WHAT TO WORK ON
Every line below should be duplicated exactly.

★ ★ ★ ★

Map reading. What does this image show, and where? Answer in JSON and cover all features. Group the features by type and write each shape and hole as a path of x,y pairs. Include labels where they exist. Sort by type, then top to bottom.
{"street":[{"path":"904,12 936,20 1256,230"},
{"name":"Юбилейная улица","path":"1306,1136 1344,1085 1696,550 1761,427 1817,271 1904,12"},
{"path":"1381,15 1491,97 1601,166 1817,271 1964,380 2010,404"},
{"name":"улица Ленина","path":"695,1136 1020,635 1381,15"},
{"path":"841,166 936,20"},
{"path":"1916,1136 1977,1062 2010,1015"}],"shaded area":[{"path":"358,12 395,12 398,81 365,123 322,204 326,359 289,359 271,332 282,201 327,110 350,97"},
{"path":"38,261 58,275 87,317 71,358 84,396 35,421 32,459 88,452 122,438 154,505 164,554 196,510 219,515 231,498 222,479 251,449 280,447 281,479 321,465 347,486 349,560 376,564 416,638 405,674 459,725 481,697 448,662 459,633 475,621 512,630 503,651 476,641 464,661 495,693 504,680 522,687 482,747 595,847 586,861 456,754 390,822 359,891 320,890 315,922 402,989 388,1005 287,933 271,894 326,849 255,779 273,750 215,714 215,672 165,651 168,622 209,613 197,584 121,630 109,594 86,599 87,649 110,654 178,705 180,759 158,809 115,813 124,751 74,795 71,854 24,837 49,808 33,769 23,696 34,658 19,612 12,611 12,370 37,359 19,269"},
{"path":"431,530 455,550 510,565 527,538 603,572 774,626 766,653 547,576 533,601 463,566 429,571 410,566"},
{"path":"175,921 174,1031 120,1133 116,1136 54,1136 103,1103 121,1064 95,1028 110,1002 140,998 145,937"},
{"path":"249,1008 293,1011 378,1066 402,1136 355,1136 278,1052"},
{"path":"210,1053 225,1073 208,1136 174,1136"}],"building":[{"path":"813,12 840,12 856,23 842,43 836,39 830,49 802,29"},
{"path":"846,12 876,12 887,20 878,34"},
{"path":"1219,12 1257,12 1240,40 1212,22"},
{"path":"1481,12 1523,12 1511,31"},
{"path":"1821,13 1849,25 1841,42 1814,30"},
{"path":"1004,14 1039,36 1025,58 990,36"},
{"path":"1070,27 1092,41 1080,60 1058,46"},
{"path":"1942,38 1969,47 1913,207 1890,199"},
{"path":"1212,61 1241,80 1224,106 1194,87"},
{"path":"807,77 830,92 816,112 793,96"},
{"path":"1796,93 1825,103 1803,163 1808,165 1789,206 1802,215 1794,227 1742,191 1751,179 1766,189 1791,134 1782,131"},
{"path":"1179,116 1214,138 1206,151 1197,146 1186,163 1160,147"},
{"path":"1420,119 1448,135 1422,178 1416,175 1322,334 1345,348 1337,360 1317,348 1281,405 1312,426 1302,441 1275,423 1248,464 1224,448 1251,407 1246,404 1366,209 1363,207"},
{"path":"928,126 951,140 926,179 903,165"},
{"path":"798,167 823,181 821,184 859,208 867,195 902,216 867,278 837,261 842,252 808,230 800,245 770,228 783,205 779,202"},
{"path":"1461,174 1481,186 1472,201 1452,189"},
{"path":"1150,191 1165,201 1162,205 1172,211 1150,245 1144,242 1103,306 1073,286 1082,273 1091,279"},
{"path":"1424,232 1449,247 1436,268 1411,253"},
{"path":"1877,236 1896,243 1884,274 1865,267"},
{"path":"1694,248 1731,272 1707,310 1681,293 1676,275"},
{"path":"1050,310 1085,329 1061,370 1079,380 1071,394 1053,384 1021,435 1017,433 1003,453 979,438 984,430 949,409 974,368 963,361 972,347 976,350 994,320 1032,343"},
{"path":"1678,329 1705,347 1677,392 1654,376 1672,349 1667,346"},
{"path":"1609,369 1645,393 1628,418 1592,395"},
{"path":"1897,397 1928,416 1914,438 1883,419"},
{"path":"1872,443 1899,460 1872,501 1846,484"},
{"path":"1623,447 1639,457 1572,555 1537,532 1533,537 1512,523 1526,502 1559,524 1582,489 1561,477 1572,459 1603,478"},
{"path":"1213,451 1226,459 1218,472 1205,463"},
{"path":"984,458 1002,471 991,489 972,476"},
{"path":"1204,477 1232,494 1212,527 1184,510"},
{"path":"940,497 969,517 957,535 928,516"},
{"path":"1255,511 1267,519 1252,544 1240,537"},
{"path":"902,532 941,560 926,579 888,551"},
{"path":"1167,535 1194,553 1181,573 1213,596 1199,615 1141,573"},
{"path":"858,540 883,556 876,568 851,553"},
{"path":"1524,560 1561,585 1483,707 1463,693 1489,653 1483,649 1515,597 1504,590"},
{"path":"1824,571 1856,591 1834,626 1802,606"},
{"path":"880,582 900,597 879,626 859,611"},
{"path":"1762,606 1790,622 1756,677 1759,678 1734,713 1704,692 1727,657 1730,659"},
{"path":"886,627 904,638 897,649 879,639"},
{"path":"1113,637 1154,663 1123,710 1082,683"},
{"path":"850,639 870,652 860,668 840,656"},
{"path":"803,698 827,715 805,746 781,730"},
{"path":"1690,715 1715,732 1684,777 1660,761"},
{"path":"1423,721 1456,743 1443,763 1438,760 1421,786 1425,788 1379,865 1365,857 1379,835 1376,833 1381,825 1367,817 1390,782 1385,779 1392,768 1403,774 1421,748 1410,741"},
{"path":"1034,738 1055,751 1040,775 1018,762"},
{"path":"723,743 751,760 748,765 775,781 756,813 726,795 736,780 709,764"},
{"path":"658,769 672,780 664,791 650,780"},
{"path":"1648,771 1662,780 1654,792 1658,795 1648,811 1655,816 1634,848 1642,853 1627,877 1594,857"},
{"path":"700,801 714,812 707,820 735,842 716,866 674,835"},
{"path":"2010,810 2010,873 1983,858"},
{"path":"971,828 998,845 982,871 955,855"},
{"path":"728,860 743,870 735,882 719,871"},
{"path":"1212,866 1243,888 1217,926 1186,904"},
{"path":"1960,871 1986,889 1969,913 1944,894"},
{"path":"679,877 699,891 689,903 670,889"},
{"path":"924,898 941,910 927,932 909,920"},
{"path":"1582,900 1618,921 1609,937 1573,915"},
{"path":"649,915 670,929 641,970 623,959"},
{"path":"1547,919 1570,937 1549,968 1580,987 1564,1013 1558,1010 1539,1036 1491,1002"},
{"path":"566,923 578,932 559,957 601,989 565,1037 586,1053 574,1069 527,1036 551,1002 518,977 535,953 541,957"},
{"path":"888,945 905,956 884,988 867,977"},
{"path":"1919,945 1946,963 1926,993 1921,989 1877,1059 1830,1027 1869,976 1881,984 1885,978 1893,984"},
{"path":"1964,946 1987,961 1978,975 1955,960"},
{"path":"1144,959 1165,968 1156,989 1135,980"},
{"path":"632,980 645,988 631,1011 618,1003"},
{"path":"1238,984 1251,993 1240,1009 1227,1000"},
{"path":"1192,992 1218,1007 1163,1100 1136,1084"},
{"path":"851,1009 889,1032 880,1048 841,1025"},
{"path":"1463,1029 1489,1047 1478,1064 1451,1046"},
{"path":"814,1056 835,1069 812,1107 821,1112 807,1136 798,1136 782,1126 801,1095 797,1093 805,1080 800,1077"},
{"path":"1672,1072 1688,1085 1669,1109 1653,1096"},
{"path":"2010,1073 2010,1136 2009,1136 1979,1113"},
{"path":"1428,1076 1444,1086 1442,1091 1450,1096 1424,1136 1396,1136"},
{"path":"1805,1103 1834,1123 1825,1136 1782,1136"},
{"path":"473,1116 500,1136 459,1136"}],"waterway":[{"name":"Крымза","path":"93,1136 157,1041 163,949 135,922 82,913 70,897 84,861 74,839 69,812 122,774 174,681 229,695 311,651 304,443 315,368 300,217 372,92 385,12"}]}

★ ★ ★ ★

EXERCISE RESULT
Map reading. What does this image show, and where? Answer in JSON and cover all features. Group the features by type and write each shape and hole as a path of x,y pairs. Include labels where they exist. Sort by type, then top to bottom.
{"street":[{"path":"904,12 936,20 1256,230"},
{"name":"Юбилейная улица","path":"1306,1136 1344,1085 1696,550 1761,427 1817,271 1904,12"},
{"path":"1381,15 1491,97 1601,166 1817,271 1964,380 2010,404"},
{"name":"улица Ленина","path":"695,1136 1020,635 1381,15"},
{"path":"841,166 936,20"},
{"path":"1916,1136 1977,1062 2010,1015"}],"shaded area":[{"path":"358,12 395,12 398,81 365,123 322,204 326,359 289,359 271,332 282,201 327,110 350,97"},
{"path":"38,261 58,275 87,317 71,358 84,396 35,421 32,459 88,452 122,438 154,505 164,554 196,510 219,515 231,498 222,479 251,449 280,447 281,479 321,465 347,486 349,560 376,564 416,638 405,674 459,725 481,697 448,662 459,633 475,621 512,630 503,651 476,641 464,661 495,693 504,680 522,687 482,747 595,847 586,861 456,754 390,822 359,891 320,890 315,922 402,989 388,1005 287,933 271,894 326,849 255,779 273,750 215,714 215,672 165,651 168,622 209,613 197,584 121,630 109,594 86,599 87,649 110,654 178,705 180,759 158,809 115,813 124,751 74,795 71,854 24,837 49,808 33,769 23,696 34,658 19,612 12,611 12,370 37,359 19,269"},
{"path":"431,530 455,550 510,565 527,538 603,572 774,626 766,653 547,576 533,601 463,566 429,571 410,566"},
{"path":"175,921 174,1031 120,1133 116,1136 54,1136 103,1103 121,1064 95,1028 110,1002 140,998 145,937"},
{"path":"249,1008 293,1011 378,1066 402,1136 355,1136 278,1052"},
{"path":"210,1053 225,1073 208,1136 174,1136"}],"building":[{"path":"813,12 840,12 856,23 842,43 836,39 830,49 802,29"},
{"path":"846,12 876,12 887,20 878,34"},
{"path":"1219,12 1257,12 1240,40 1212,22"},
{"path":"1481,12 1523,12 1511,31"},
{"path":"1821,13 1849,25 1841,42 1814,30"},
{"path":"1004,14 1039,36 1025,58 990,36"},
{"path":"1070,27 1092,41 1080,60 1058,46"},
{"path":"1942,38 1969,47 1913,207 1890,199"},
{"path":"1212,61 1241,80 1224,106 1194,87"},
{"path":"807,77 830,92 816,112 793,96"},
{"path":"1796,93 1825,103 1803,163 1808,165 1789,206 1802,215 1794,227 1742,191 1751,179 1766,189 1791,134 1782,131"},
{"path":"1179,116 1214,138 1206,151 1197,146 1186,163 1160,147"},
{"path":"1420,119 1448,135 1422,178 1416,175 1322,334 1345,348 1337,360 1317,348 1281,405 1312,426 1302,441 1275,423 1248,464 1224,448 1251,407 1246,404 1366,209 1363,207"},
{"path":"928,126 951,140 926,179 903,165"},
{"path":"798,167 823,181 821,184 859,208 867,195 902,216 867,278 837,261 842,252 808,230 800,245 770,228 783,205 779,202"},
{"path":"1461,174 1481,186 1472,201 1452,189"},
{"path":"1150,191 1165,201 1162,205 1172,211 1150,245 1144,242 1103,306 1073,286 1082,273 1091,279"},
{"path":"1424,232 1449,247 1436,268 1411,253"},
{"path":"1877,236 1896,243 1884,274 1865,267"},
{"path":"1694,248 1731,272 1707,310 1681,293 1676,275"},
{"path":"1050,310 1085,329 1061,370 1079,380 1071,394 1053,384 1021,435 1017,433 1003,453 979,438 984,430 949,409 974,368 963,361 972,347 976,350 994,320 1032,343"},
{"path":"1678,329 1705,347 1677,392 1654,376 1672,349 1667,346"},
{"path":"1609,369 1645,393 1628,418 1592,395"},
{"path":"1897,397 1928,416 1914,438 1883,419"},
{"path":"1872,443 1899,460 1872,501 1846,484"},
{"path":"1623,447 1639,457 1572,555 1537,532 1533,537 1512,523 1526,502 1559,524 1582,489 1561,477 1572,459 1603,478"},
{"path":"1213,451 1226,459 1218,472 1205,463"},
{"path":"984,458 1002,471 991,489 972,476"},
{"path":"1204,477 1232,494 1212,527 1184,510"},
{"path":"940,497 969,517 957,535 928,516"},
{"path":"1255,511 1267,519 1252,544 1240,537"},
{"path":"902,532 941,560 926,579 888,551"},
{"path":"1167,535 1194,553 1181,573 1213,596 1199,615 1141,573"},
{"path":"858,540 883,556 876,568 851,553"},
{"path":"1524,560 1561,585 1483,707 1463,693 1489,653 1483,649 1515,597 1504,590"},
{"path":"1824,571 1856,591 1834,626 1802,606"},
{"path":"880,582 900,597 879,626 859,611"},
{"path":"1762,606 1790,622 1756,677 1759,678 1734,713 1704,692 1727,657 1730,659"},
{"path":"886,627 904,638 897,649 879,639"},
{"path":"1113,637 1154,663 1123,710 1082,683"},
{"path":"850,639 870,652 860,668 840,656"},
{"path":"803,698 827,715 805,746 781,730"},
{"path":"1690,715 1715,732 1684,777 1660,761"},
{"path":"1423,721 1456,743 1443,763 1438,760 1421,786 1425,788 1379,865 1365,857 1379,835 1376,833 1381,825 1367,817 1390,782 1385,779 1392,768 1403,774 1421,748 1410,741"},
{"path":"1034,738 1055,751 1040,775 1018,762"},
{"path":"723,743 751,760 748,765 775,781 756,813 726,795 736,780 709,764"},
{"path":"658,769 672,780 664,791 650,780"},
{"path":"1648,771 1662,780 1654,792 1658,795 1648,811 1655,816 1634,848 1642,853 1627,877 1594,857"},
{"path":"700,801 714,812 707,820 735,842 716,866 674,835"},
{"path":"2010,810 2010,873 1983,858"},
{"path":"971,828 998,845 982,871 955,855"},
{"path":"728,860 743,870 735,882 719,871"},
{"path":"1212,866 1243,888 1217,926 1186,904"},
{"path":"1960,871 1986,889 1969,913 1944,894"},
{"path":"679,877 699,891 689,903 670,889"},
{"path":"924,898 941,910 927,932 909,920"},
{"path":"1582,900 1618,921 1609,937 1573,915"},
{"path":"649,915 670,929 641,970 623,959"},
{"path":"1547,919 1570,937 1549,968 1580,987 1564,1013 1558,1010 1539,1036 1491,1002"},
{"path":"566,923 578,932 559,957 601,989 565,1037 586,1053 574,1069 527,1036 551,1002 518,977 535,953 541,957"},
{"path":"888,945 905,956 884,988 867,977"},
{"path":"1919,945 1946,963 1926,993 1921,989 1877,1059 1830,1027 1869,976 1881,984 1885,978 1893,984"},
{"path":"1964,946 1987,961 1978,975 1955,960"},
{"path":"1144,959 1165,968 1156,989 1135,980"},
{"path":"632,980 645,988 631,1011 618,1003"},
{"path":"1238,984 1251,993 1240,1009 1227,1000"},
{"path":"1192,992 1218,1007 1163,1100 1136,1084"},
{"path":"851,1009 889,1032 880,1048 841,1025"},
{"path":"1463,1029 1489,1047 1478,1064 1451,1046"},
{"path":"814,1056 835,1069 812,1107 821,1112 807,1136 798,1136 782,1126 801,1095 797,1093 805,1080 800,1077"},
{"path":"1672,1072 1688,1085 1669,1109 1653,1096"},
{"path":"2010,1073 2010,1136 2009,1136 1979,1113"},
{"path":"1428,1076 1444,1086 1442,1091 1450,1096 1424,1136 1396,1136"},
{"path":"1805,1103 1834,1123 1825,1136 1782,1136"},
{"path":"473,1116 500,1136 459,1136"}],"waterway":[{"name":"Крымза","path":"93,1136 157,1041 163,949 135,922 82,913 70,897 84,861 74,839 69,812 122,774 174,681 229,695 311,651 304,443 315,368 300,217 372,92 385,12"}]}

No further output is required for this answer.